DISTRICT COURT OF APPEAL OF THE STATE OF FLORIDA
FOURTH DISTRICT
ANDREW FORSSELL,
Appellant,
v.
HEATHER FORSSELL,
Appellee.
Nos. 4D15-702 & 4D15-730
[ January 6, 2016 ]
Consolidated non-final appeal from the Circuit Court for the
Seventeenth Judicial Circuit, Broward County; Laura M. Watson, Judge;
L.T. Case Nos. FMCE13-009398 and DVCE 14-1319 42 58.

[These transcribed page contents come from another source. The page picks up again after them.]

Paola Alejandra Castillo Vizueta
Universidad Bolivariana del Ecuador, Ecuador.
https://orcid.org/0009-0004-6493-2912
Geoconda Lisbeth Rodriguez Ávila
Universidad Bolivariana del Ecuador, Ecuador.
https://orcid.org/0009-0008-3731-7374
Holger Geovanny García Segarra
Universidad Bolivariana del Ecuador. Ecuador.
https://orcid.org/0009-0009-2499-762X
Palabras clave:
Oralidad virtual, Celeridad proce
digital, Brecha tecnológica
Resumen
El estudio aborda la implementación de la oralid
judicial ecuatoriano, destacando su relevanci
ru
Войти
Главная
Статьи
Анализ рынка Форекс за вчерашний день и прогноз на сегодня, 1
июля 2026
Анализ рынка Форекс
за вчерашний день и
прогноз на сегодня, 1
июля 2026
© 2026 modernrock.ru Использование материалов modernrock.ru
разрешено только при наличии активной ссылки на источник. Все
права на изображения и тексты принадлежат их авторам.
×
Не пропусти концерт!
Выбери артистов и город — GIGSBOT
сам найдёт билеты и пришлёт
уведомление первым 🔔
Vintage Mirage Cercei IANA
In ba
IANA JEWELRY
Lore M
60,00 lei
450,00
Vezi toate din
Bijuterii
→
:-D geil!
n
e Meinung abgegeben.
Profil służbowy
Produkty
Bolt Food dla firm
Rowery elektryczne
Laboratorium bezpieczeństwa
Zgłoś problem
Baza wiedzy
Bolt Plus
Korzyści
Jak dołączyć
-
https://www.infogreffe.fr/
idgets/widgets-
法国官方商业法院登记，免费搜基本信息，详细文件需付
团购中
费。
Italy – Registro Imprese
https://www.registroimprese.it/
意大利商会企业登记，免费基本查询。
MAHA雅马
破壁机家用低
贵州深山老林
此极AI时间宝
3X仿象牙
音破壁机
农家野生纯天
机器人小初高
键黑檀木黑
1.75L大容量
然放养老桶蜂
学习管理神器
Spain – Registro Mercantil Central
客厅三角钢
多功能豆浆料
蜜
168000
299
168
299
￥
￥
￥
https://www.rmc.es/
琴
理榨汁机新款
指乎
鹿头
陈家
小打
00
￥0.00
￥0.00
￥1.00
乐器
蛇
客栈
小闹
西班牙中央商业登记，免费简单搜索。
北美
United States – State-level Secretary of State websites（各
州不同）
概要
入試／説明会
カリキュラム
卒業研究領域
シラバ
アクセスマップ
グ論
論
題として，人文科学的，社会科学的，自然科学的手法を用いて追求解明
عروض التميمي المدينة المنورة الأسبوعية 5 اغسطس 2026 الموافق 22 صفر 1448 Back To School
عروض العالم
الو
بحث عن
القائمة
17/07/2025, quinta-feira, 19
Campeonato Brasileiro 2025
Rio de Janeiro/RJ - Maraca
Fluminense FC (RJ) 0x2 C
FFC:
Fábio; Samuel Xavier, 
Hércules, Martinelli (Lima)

Daniel E. Forrest of the Law Office of Daniel E. Forrest, P.A., Plantation,
for appellant.
Joyce A. Julian of Joyce Julian, P.A., Fort Lauderdale, for appellee.
PER CURIAM.
Andrew Forssell (the father) appeals a nonfinal order granting the
verified emergency motion of his former wife, Heather Forssell (the
mother), to suspend indefinitely his time-sharing with the parties’ minor
children (Case Number 4D15-702). In a separate case, he also appeals a
nonfinal order denying the parties’ joint request to vacate and dissolve the
final judgment for protection against domestic violence, which the mother
had obtained against him (Case No. 4D 15-730). We consolidated these
two cases for all purposes. We reverse the time-sharing order in part and
also reverse the order denying the motion to vacate and dissolve the
injunction.
We reject without discussion most of the father’s arguments for
reversing the order suspending time-sharing, and we affirm the temporary
suspension. We reverse the order in part, however, because the trial court
abused its discretion in failing to set forth, in the order, the steps the father
must take to re-establish time-sharing. Ross v. Botha, 867 So. 2d 567,
571 (Fla. 4th DCA 2004); Grigsby v. Grigsby, 39 So. 3d 453, 456-57 (Fla.
2d DCA 2010); Hunter v. Hunter, 540 So.2d 235, 238 (Fla. 3d DCA 1989).
On remand, the trial court may consider the need for a psychological
evaluation, a parenting course, and/or an anger management course
before the father may resuming time-sharing.
We also reverse the order denying the parties’ joint request to vacate
and dissolve the final judgment for protection against domestic violence.
Either party may move to modify or dissolve a domestic violence injunction
at any time. Fla. Fam. L.R.P. 12.610(c)(6); § 741.30(10), Fla. Stat. (2014).
When a motion is legally sufficient, the trial court should afford the movant
an opportunity to be heard, rather than summarily denying the motion.
Betterman v. Kukelhan, 977 So. 2d 702, 703 (Fla. 4th DCA 2008). In this
case, the trial court erred in denying the parties’ joint request to dissolve
the injunction without affording the father the opportunity to be heard.
Accordingly, we direct the trial court on remand to hold a hearing.
Affirmed in part, Reversed in part, and Remanded.
TAYLOR, LEVINE and CONNER, JJ., concur.
* * *
Not final until disposition of timely filed motion for rehearing.